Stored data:
----------------

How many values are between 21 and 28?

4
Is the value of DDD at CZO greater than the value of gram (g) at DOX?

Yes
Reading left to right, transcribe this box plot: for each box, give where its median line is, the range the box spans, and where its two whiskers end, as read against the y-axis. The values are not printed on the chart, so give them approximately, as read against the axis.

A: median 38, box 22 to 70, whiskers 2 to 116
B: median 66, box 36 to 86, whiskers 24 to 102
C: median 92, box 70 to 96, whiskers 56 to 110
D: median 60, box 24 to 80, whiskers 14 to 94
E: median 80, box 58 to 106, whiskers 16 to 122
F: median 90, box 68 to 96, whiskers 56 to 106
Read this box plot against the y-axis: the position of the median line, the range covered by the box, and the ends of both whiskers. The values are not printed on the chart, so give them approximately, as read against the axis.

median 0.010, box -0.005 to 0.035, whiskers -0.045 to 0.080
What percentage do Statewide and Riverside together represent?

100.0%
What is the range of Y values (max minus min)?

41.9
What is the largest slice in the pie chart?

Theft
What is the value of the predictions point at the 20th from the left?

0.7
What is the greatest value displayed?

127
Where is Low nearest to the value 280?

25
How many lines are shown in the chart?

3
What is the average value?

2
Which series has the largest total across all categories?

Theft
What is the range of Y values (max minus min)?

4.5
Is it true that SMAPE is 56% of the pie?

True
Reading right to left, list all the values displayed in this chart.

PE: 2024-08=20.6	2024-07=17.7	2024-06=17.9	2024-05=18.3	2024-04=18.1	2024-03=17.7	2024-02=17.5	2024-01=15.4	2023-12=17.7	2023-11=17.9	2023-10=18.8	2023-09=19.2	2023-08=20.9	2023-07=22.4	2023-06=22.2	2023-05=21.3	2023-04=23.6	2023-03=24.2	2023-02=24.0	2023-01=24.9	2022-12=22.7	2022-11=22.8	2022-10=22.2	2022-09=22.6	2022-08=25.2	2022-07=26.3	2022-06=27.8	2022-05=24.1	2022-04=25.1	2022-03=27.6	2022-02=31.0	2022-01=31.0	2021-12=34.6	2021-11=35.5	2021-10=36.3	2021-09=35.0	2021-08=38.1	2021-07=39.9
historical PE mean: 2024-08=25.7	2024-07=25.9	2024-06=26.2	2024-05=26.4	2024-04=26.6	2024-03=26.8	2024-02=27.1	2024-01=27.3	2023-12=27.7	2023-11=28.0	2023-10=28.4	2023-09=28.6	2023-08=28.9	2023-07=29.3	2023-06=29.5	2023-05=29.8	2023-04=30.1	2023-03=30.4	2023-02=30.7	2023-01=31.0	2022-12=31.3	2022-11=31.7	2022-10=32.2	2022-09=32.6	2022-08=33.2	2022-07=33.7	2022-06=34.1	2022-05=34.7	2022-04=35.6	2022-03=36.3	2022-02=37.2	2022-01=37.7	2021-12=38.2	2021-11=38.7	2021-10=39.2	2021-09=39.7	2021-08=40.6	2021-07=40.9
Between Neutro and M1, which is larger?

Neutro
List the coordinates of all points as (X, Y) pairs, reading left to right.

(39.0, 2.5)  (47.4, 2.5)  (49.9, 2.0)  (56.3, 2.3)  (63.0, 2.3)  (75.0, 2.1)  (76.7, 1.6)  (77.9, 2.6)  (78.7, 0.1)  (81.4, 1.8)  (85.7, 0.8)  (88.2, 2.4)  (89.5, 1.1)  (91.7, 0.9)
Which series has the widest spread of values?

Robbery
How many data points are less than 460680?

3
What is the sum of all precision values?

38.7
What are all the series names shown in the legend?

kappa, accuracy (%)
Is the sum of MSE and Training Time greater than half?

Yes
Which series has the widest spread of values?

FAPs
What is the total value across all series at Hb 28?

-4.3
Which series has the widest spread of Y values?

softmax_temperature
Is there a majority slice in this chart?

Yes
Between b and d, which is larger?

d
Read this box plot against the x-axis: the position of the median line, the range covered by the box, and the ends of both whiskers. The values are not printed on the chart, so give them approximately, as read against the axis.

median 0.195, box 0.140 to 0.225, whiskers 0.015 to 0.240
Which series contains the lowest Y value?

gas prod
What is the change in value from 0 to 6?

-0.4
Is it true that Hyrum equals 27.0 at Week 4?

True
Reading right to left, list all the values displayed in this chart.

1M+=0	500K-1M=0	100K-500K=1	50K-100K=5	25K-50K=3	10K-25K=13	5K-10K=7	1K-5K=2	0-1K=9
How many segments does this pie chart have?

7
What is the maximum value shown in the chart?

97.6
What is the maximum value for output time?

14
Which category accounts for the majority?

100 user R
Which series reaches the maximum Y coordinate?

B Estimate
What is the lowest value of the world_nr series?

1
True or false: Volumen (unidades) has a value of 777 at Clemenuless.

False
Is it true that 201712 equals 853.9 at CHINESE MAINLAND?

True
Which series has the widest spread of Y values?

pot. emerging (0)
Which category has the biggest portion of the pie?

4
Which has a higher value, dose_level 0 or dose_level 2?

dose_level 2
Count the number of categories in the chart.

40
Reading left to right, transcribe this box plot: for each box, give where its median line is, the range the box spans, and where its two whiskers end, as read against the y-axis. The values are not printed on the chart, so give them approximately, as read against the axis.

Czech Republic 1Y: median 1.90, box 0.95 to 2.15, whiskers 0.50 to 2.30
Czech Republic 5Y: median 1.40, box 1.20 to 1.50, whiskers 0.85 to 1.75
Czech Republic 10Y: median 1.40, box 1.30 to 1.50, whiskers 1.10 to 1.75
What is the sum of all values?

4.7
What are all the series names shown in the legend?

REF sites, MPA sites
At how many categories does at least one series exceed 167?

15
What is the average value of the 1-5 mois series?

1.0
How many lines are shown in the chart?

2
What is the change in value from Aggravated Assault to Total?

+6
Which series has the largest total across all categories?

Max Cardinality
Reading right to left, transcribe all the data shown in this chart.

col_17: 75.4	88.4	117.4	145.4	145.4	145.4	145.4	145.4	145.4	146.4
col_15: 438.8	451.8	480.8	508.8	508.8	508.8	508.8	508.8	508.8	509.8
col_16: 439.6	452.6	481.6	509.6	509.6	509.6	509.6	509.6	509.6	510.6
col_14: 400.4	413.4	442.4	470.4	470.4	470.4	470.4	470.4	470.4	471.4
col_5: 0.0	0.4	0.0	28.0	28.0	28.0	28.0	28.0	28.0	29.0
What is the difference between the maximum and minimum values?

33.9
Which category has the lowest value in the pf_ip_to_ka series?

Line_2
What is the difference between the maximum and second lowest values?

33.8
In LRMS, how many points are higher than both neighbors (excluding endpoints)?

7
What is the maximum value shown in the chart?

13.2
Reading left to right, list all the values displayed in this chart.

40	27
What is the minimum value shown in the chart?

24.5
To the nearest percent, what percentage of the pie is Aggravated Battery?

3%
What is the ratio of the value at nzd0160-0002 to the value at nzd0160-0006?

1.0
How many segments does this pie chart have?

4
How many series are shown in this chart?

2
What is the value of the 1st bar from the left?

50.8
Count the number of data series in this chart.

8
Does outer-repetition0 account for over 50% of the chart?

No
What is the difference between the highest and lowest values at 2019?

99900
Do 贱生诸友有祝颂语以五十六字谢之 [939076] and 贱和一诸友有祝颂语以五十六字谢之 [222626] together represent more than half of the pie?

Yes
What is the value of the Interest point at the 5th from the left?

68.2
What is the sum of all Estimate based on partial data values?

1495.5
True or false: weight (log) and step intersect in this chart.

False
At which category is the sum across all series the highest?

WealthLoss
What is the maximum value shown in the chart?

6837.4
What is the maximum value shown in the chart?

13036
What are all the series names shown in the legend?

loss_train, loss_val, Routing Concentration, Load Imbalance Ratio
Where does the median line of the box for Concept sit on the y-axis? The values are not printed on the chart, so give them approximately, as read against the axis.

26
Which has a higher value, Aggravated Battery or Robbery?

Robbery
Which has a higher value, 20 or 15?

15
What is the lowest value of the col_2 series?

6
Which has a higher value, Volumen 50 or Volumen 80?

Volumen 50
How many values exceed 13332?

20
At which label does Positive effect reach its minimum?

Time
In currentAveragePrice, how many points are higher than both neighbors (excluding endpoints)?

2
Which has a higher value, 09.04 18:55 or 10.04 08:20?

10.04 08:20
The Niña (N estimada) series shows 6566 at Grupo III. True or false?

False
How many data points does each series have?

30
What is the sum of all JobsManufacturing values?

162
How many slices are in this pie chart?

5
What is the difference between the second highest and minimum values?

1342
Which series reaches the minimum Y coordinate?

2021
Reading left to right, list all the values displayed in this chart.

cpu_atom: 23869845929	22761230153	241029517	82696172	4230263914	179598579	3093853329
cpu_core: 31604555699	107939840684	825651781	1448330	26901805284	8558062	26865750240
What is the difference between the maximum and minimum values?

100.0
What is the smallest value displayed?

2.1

----------------

PROBLEM TO WORK ON
Write out the stored data word for word, from its first line up to and including the line containing "Is the value of DDD".

RESPONSE BOX
How many values are between 21 and 28?

4
Is the value of DDD at CZO greater than the value of gram (g) at DOX?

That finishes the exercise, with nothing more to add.